Celebrating 100 Years

By Teddy Eisenberg

Born on February 15, 1915 in Pasadena, California, one of Phi Beta Kappa’s oldest living members, Mildred Shapley Matthews, celebrates her one-hundredth birthday this year.

“I feel no different from the year before; one hundred is just a round number,” said Matthews. “My great-grandmother lived to 105, and back in her day a lot fewer people even reached 100 than today. She was tough; I am tough, or maybe just lucky.”

The daughter of well-known astronomer Harlow and Martha (Betz) Shapley, Mildred was a graduate of the University of Michigan, where she was awarded a Bachelor of Arts in physical science in 1936. She took her first position as a research assistant at the California Institute of Technology in Pasadena in 1950, remaining for eleven years.

In 1960, Matthews moved to Italy to serve as a bilingual editor and research assistant at astronomical observatories in Merate and in Trieste, before moving back to the United States in 1970. At the University of Arizona, Tucson, she served as a research assistant at the college’s Lunar-Planetary Lab until her retirement in 1996. During this time, Mildred also edited the space science series of the Arizona University Press.

Matthews was the recipient of The Harold Masursky Award for Meritorious Service to Planetary Science from the American Astronomical Society in 1993. She has also contributed articles to Sky & Telescope and the Italian astronomical magazine Astronomia.

Mildred married Ralph Vernon Matthews on September 25, 1937. The couple had four children: June Lorraine, Bruce Shapley, Melvin Lloyd, and Martha Alys.

“[Mildred] has valued scholarship and learning very highly all her life,” said June. “She worked very hard in college to earn good grades and thus to be elected to [Phi Beta Kappa], of which she is justifiably proud.”

Matthews has been a world traveler throughout her life, with her adventures taking her from the Great Wall of China to the deserts of Egypt and on cruises through the Panama Canal and the inside passage to Alaska.
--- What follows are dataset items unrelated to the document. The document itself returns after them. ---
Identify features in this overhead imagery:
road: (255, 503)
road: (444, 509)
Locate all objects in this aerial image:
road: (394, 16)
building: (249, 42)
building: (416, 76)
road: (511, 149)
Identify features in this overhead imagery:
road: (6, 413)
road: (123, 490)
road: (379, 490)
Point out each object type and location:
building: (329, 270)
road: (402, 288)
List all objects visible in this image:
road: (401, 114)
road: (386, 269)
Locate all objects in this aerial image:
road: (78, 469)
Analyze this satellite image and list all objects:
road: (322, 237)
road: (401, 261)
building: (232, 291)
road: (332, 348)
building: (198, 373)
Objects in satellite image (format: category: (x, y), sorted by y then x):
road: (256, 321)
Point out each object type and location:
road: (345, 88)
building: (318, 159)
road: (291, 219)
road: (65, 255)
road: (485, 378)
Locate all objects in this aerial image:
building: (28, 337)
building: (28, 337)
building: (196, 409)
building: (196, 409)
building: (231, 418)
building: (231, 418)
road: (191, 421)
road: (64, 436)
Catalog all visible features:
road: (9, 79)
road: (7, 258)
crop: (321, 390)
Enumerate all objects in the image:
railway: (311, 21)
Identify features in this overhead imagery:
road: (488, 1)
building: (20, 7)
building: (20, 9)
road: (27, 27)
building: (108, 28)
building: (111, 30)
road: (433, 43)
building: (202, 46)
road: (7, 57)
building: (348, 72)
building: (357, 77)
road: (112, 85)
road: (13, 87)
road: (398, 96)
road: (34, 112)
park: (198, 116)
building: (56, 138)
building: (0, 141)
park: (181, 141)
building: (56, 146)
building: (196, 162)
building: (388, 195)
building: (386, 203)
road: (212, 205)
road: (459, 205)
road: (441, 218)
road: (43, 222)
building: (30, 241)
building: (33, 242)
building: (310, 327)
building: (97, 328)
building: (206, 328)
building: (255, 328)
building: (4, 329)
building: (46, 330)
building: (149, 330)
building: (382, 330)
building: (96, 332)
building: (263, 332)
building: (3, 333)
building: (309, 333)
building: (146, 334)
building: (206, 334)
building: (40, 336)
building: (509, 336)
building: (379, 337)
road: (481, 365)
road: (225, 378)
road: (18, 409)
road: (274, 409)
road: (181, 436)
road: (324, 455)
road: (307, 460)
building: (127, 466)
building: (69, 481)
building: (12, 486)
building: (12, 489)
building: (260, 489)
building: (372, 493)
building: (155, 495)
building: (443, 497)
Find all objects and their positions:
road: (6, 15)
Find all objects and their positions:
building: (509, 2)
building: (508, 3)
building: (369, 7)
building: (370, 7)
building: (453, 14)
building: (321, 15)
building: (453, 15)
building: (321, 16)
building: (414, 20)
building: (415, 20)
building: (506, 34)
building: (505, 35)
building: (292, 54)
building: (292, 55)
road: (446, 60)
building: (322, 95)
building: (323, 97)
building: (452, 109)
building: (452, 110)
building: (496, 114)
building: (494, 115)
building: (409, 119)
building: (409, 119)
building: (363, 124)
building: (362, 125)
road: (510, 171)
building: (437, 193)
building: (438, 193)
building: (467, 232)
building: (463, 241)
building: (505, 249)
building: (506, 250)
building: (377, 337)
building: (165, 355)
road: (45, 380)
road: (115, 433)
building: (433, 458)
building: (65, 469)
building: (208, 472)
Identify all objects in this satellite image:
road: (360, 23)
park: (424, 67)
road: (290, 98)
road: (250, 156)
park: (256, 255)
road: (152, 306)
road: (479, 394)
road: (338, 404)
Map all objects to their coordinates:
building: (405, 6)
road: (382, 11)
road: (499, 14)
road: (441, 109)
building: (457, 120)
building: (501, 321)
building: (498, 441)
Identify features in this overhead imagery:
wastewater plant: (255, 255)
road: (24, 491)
She has visited most of the countries of Europe, from Spain to Russia, and enjoyed many trips to her favorite country, Italy. 

“She has kept a detailed ‘diary’ each time, which in my view is some of the most vivid travel writing that I have read,” said June.

Mildred grew up playing the piano and the violin, and has been a great fan of classical music all her life. She particularly enjoys grand opera, regularly traveling to Santa Fe for the summer opera season. She maintains a season subscription to the Los Angeles Opera and had a season subscription to the San Francisco Opera when she lived in Berkeley.

When asked about her plans for 2015, Matthews replied: “Just to continue as I have been and appreciate the beautiful world around me.  One picks up a lot of problems the older we get but if I can manage to have fun, I’m willing to carry on.”

Photo: Mildred Shapley Matthews (in blue) surrouned by family in Stockholm, Sweden in December, 2012 at a rather special occasion—the awarding of the Nobel Prize in Economic Sciences to Mildred’s brother, Lloyd Shapley (bearded gentleman to Mildred’s right). 

Teddy Eisenberg is a junior at Case Western Reserve University majoring in economics and history. Case Western is home to the Alpha of Ohio Chapter of Phi Beta Kappa.